サッカー女子日本代表なでしこジャパン」のスタッフと選手3人(宮沢ひなた、高橋はな、大熊茜)は7日、米国との3連戦(現地時間11、14、17日)に挑む米国遠征へ向けて、羽田空港発の航空機で出発した。出発前に狩野倫久監督代行が取材に応じた。

 アジア杯優勝に導いたニルス・ニールセン監督は2日、契約満了により退任が決定。アジア制覇からわずか12日の実質的な“解任”となり、今回はニールセン監督の右腕として支えていた狩野コーチが監督代行を務めることになった。狩野監督代行は29日の臨時理事会の当日、ニールセン監督の退任を知ったといい「スタッフ共々最初は驚いたのが率直な感想」とコメント。監督代行の依頼は後日届いたという。

 アンダー世代の監督も長く務めた狩野監督代行は「自分自身が代行監督として、(世界一の)目標に対して、日本女子サッカーのために何ができるかを考えた。自分の力が少しでも次の監督が決まっていない中でも、後押ししたり、前向きなチャレンジになればということで代行を引き受けた」と説明。今回の遠征のテーマは「個を強くする」。「個を磨いて、価値を高めることで次の監督にどんな監督が来ても、どういう戦術であっても、チームの中の個を今回の遠征は存分に発揮して、チャレンジしてもらいながら次の遠征や大会に備えていきたい」と、見据えた。

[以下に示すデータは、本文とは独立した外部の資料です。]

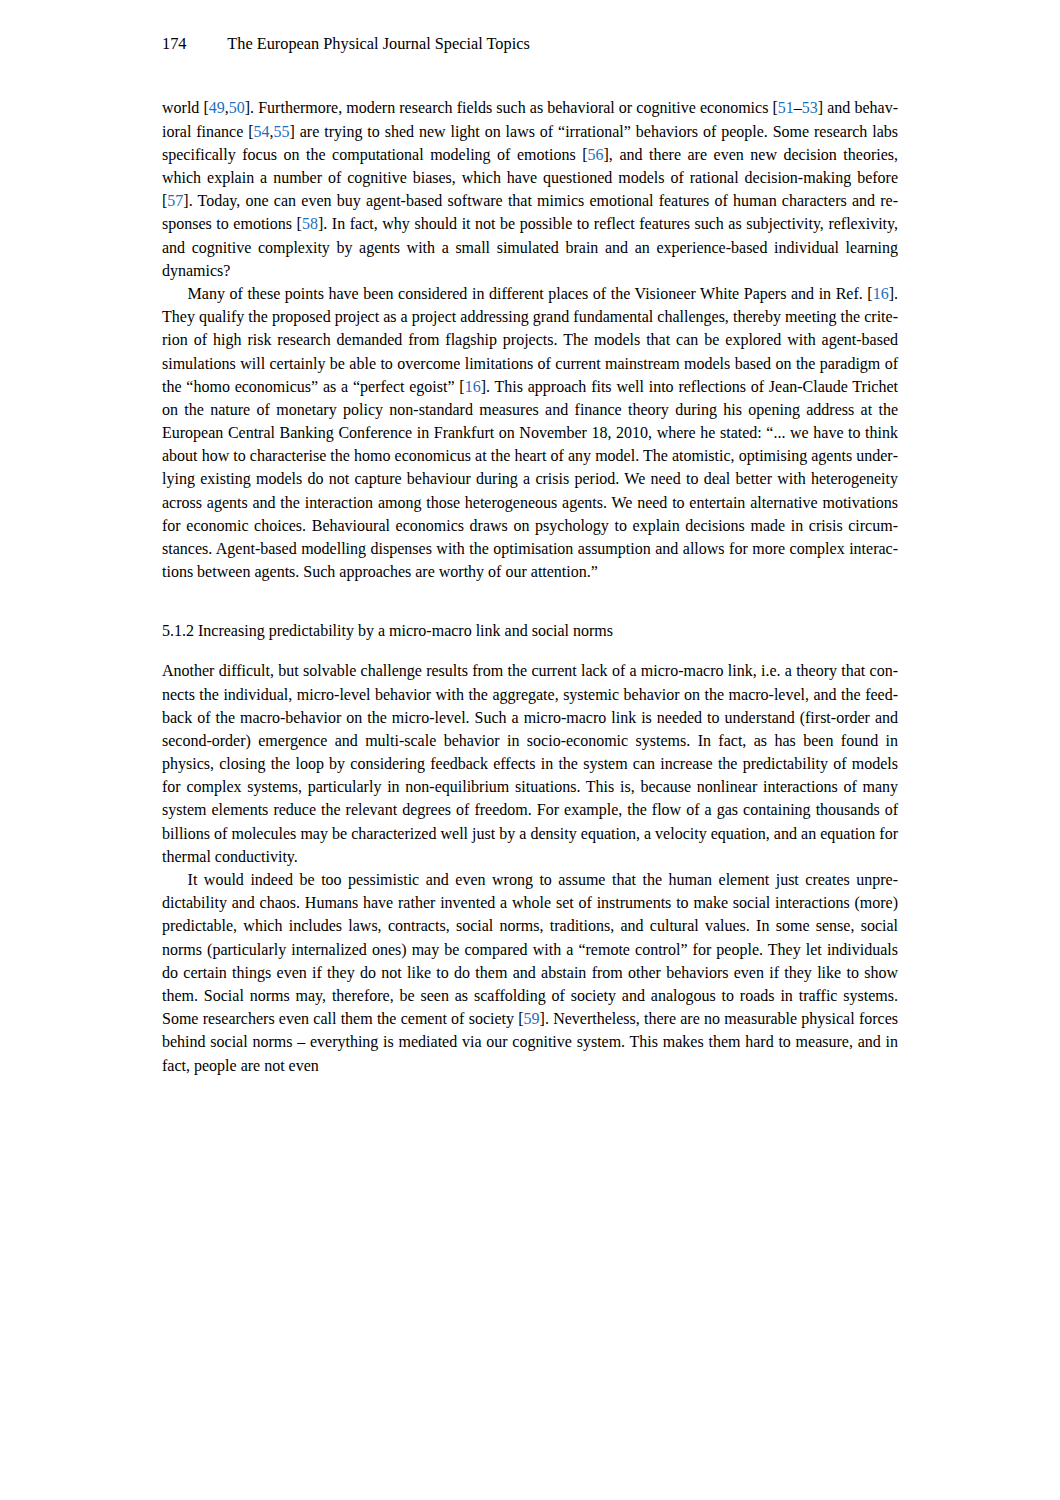174 The European Physical Journal Special Topics
world [49,50]. Furthermore, modern research fields such as behavioral or cognitive economics [51–53] and behavioral finance [54,55] are trying to shed new light on laws of “irrational” behaviors of people. Some research labs specifically focus on the computational modeling of emotions [56], and there are even new decision theories, which explain a number of cognitive biases, which have questioned models of rational decision-making before [57]. Today, one can even buy agent-based software that mimics emotional features of human characters and responses to emotions [58]. In fact, why should it not be possible to reflect features such as subjectivity, reflexivity, and cognitive complexity by agents with a small simulated brain and an experience-based individual learning dynamics?
Many of these points have been considered in different places of the Visioneer White Papers and in Ref. [16]. They qualify the proposed project as a project addressing grand fundamental challenges, thereby meeting the criterion of high risk research demanded from flagship projects. The models that can be explored with agent-based simulations will certainly be able to overcome limitations of current mainstream models based on the paradigm of the “homo economicus” as a “perfect egoist” [16]. This approach fits well into reflections of Jean-Claude Trichet on the nature of monetary policy non-standard measures and finance theory during his opening address at the European Central Banking Conference in Frankfurt on November 18, 2010, where he stated: “... we have to think about how to characterise the homo economicus at the heart of any model. The atomistic, optimising agents underlying existing models do not capture behaviour during a crisis period. We need to deal better with heterogeneity across agents and the interaction among those heterogeneous agents. We need to entertain alternative motivations for economic choices. Behavioural economics draws on psychology to explain decisions made in crisis circumstances. Agent-based modelling dispenses with the optimisation assumption and allows for more complex interactions between agents. Such approaches are worthy of our attention.”
5.1.2 Increasing predictability by a micro-macro link and social norms
Another difficult, but solvable challenge results from the current lack of a micro-macro link, i.e. a theory that connects the individual, micro-level behavior with the aggregate, systemic behavior on the macro-level, and the feedback of the macro-behavior on the micro-level. Such a micro-macro link is needed to understand (first-order and second-order) emergence and multi-scale behavior in socio-economic systems. In fact, as has been found in physics, closing the loop by considering feedback effects in the system can increase the predictability of models for complex systems, particularly in non-equilibrium situations. This is, because nonlinear interactions of many system elements reduce the relevant degrees of freedom. For example, the flow of a gas containing thousands of billions of molecules may be characterized well just by a density equation, a velocity equation, and an equation for thermal conductivity.
It would indeed be too pessimistic and even wrong to assume that the human element just creates unpredictability and chaos. Humans have rather invented a whole set of instruments to make social interactions (more) predictable, which includes laws, contracts, social norms, traditions, and cultural values. In some sense, social norms (particularly internalized ones) may be compared with a “remote control” for people. They let individuals do certain things even if they do not like to do them and abstain from other behaviors even if they like to show them. Social norms may, therefore, be seen as scaffolding of society and analogous to roads in traffic systems. Some researchers even call them the cement of society [59]. Nevertheless, there are no measurable physical forces behind social norms – everything is mediated via our cognitive system. This makes them hard to measure, and in fact, people are not even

 狩野監督代行は、ニールセン氏の右腕として活躍。昨年11月のカナダ戦からは指揮官と事前に戦術のすりあわせを行い、ミーティングや練習ではより主体的に指導するなど、良い関係を築いてきた。前日の6日には、ニールセン監督とオンラインで会話する機会があったことも明かした。ニールセン氏からは「日本の良さをぜひ米国相手に出してほしい」と応援のメッセージをもらったという。

 狩野監督代行はニールセン氏について「本当に包容力のある方で、すごいパーソナリティーの持ち主」と表現。「ニールセン監督は選手を信頼して後押ししていた。それは選手だけでなく、スタッフもでした」と感謝すると「私にも多くのことを任せていただいた。自分も思いきった仕事ができた。そういう意味で、日本の良さをいかに出していくかを(米国遠征では)さらに追求できれば」と話した。